• Текст для чтения:
+ + + +
Русская поэзия 1960-х годов

Алексей Базлаков

КОЛЯ ГЛАЗКОВ (комментарий художника)

Впереди, в проеме подземного перехода маячила крупная мужская фигура, загораживая серое зимнее небо. Сделав еще два, три замедляющихся шага, повернулась.

Да это же Коля Глазков!

На ходу поговорили.

— А у меня выставка в ЦДРИ, — похвалился я, — ваши портреты попали, так что жду... — и разошлись.

Эта короткая встреча с ним оказалась последней. А ей предшествовали годы творческого, живого общения.

Коля Глазков. Так тепло, с какой-то иронической лаской, его называли многие. И мне казалось, что это, наверное, еще молодой поэт, а когда познакомились, оказался здоровенный дядя зрелых лет.
+ + + +
• Задания:
[A] Воспроизведите без изменений часть текста для чтения: начните с места, где стоят слова «Русская поэзия 1960-х», и остановитесь после слов «жду... — и разошлись.».
[B] Где, согласно тексту для чтения, проходила выставка рассказчика?
[C] Переведите на английский язык предложение из текста для чтения: «Эта короткая встреча с ним оказалась последней».
Приведённые ниже данные никак не связаны с текстом для чтения.
+ + + +
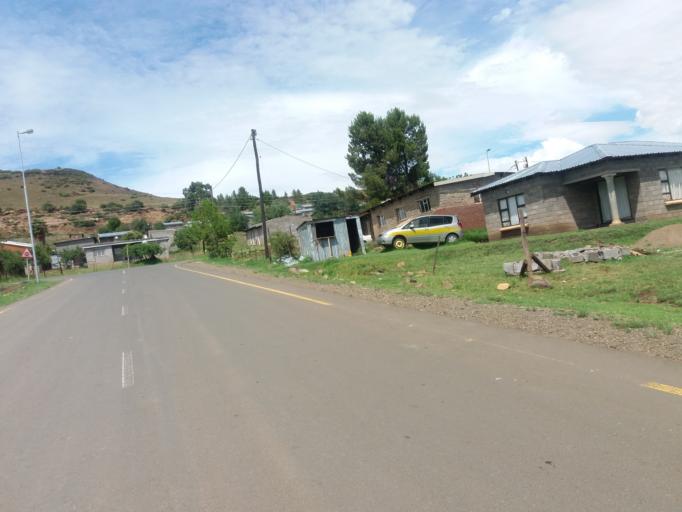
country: LS
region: Quthing
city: Quthing
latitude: -30.4105
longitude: 27.6958
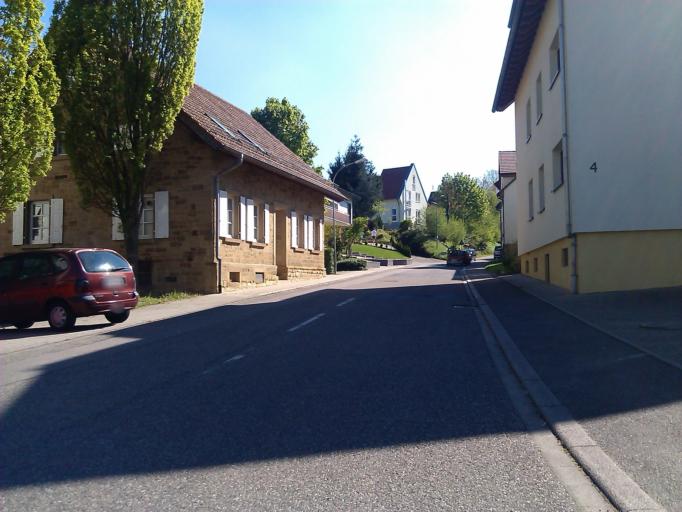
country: DE
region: Baden-Wuerttemberg
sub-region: Karlsruhe Region
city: Kurnbach
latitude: 49.0764
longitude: 8.8439
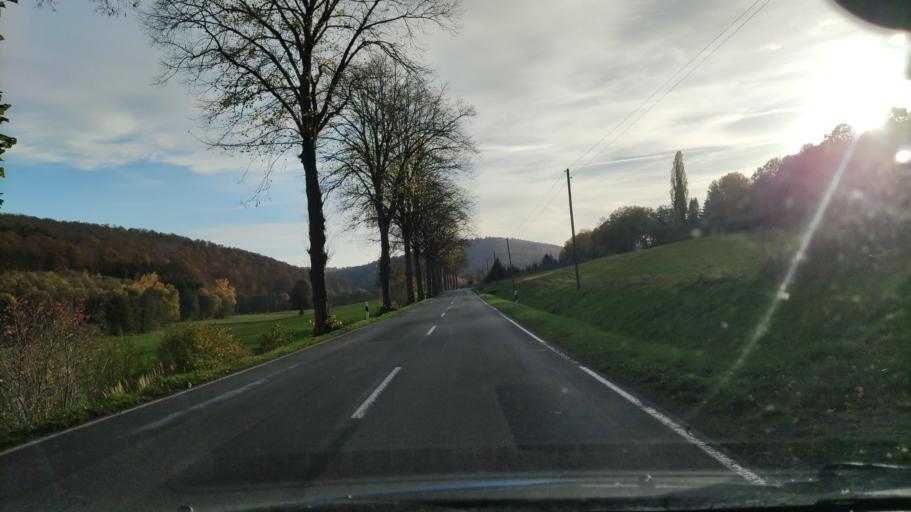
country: DE
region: Lower Saxony
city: Dassel
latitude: 51.7547
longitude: 9.7605
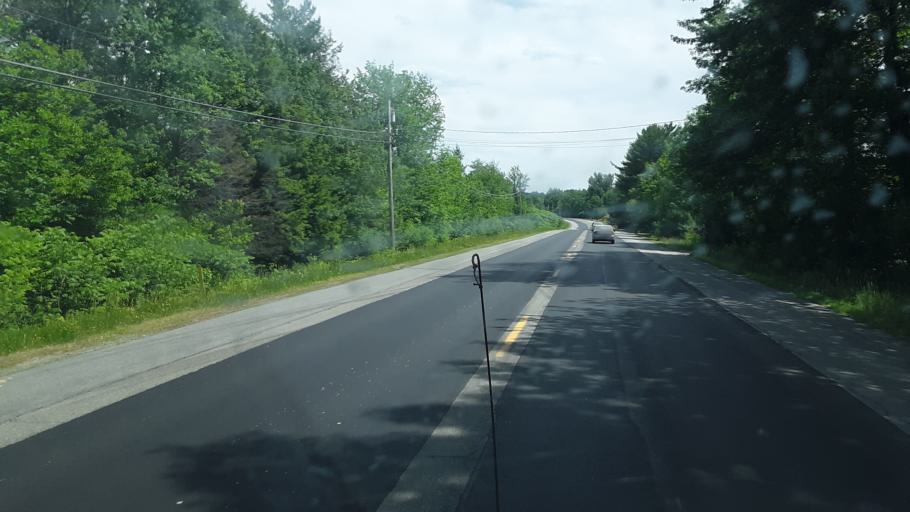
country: US
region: Maine
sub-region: Kennebec County
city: Oakland
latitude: 44.6434
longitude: -69.6919
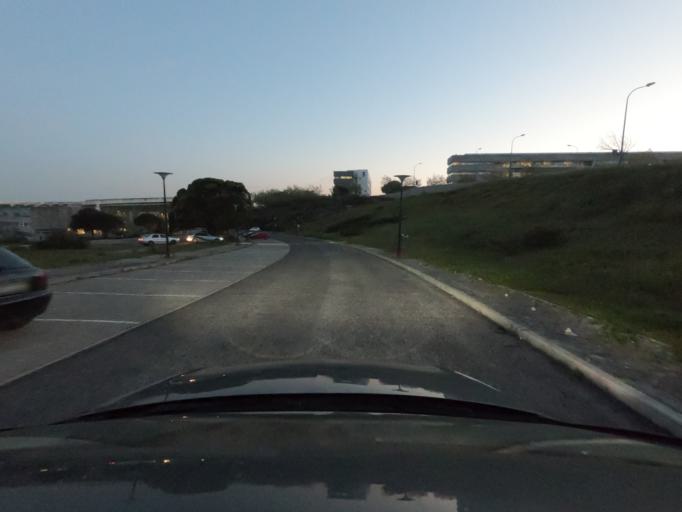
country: PT
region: Lisbon
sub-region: Oeiras
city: Porto Salvo
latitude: 38.7391
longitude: -9.3031
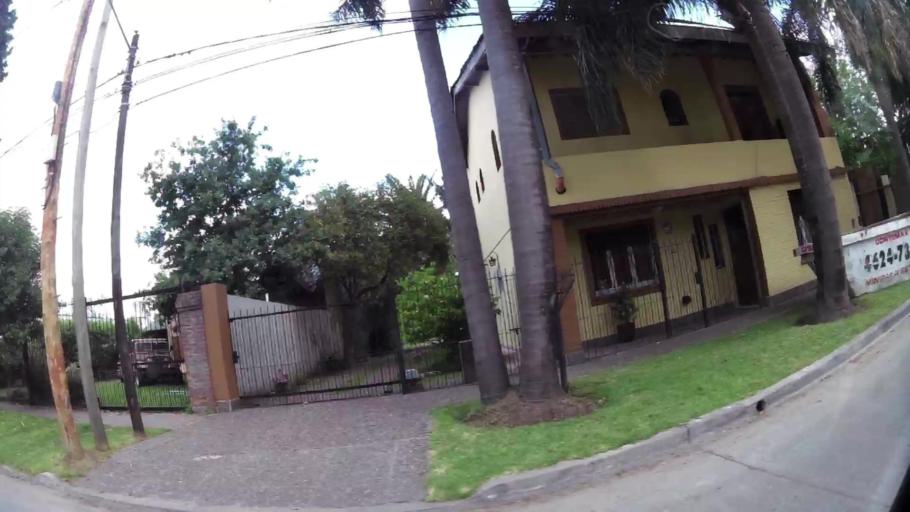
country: AR
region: Buenos Aires
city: Ituzaingo
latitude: -34.6356
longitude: -58.6806
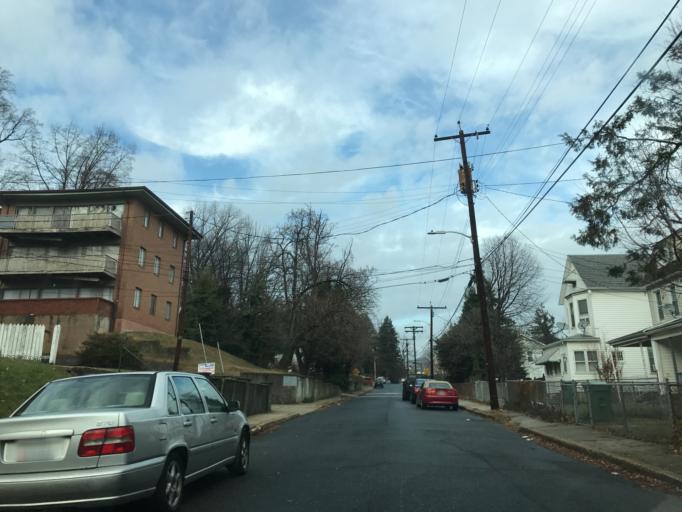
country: US
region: Maryland
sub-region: Baltimore County
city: Overlea
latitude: 39.3492
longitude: -76.5382
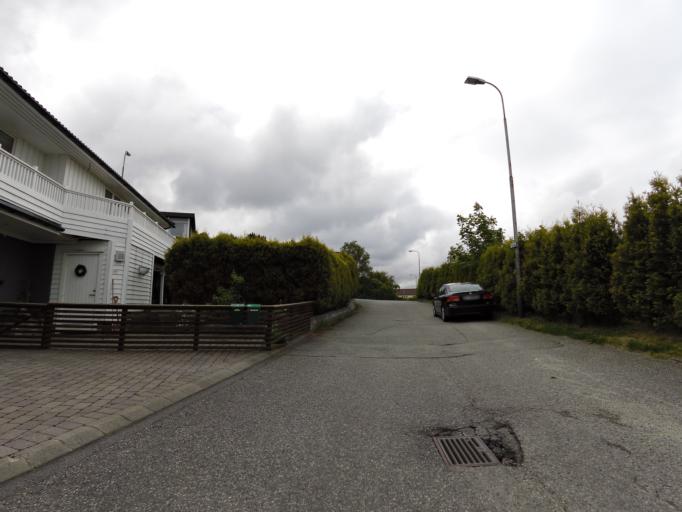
+ + + +
• Полные ответы:
[A]
Русская поэзия 1960-х годов

Алексей Базлаков

КОЛЯ ГЛАЗКОВ (комментарий художника)

Впереди, в проеме подземного перехода маячила крупная мужская фигура, загораживая серое зимнее небо. Сделав еще два, три замедляющихся шага, повернулась.

Да это же Коля Глазков!

На ходу поговорили.

— А у меня выставка в ЦДРИ, — похвалился я, — ваши портреты попали, так что жду... — и разошлись.

[B] В ЦДРИ.

[C] This brief encounter with him turned out to be the last.